§ Task item
Your result should be every line of the records below that contains the word "créneau".

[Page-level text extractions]
□ □ □
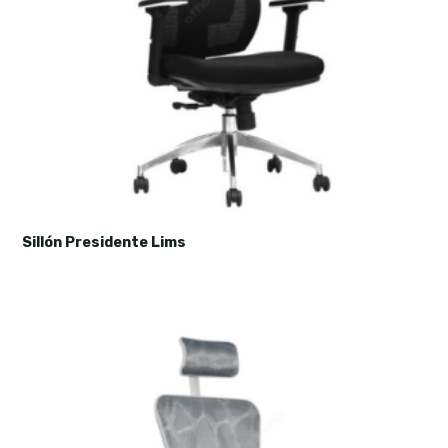
Sillón Presidente Lims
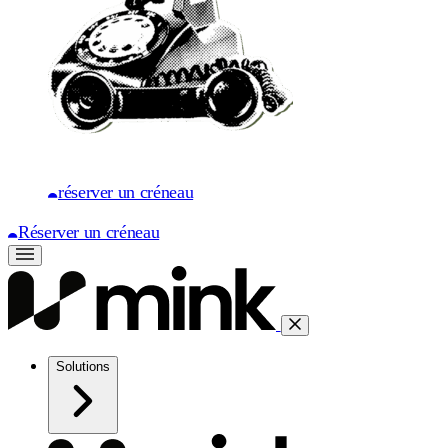
réserver un créneau
Réserver un créneau
Solutions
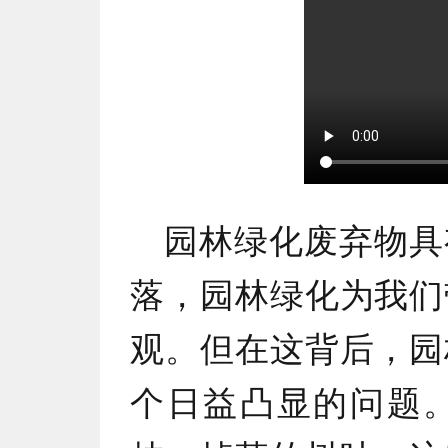
园林绿化废弃物具
落，园林绿化为我们
观。但在这背后，园
个日益凸显的问题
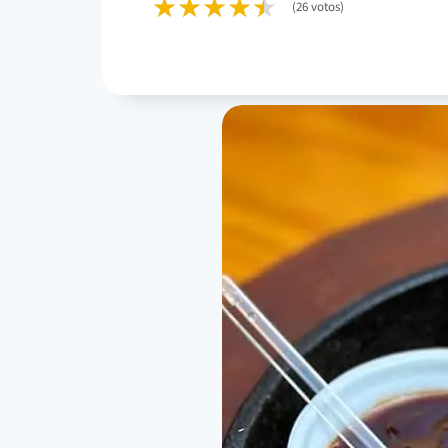
(26 votos)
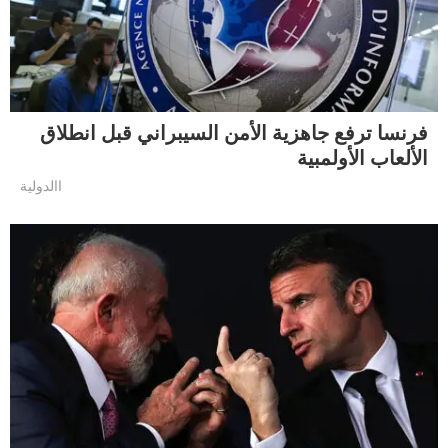
فرنسا ترفع جاهزية الأمن السيبراني قبل انطلاق
الألعاب الأولمبية
االدولية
□ □ □
§ Exercise result
réserver un créneau
Réserver un créneau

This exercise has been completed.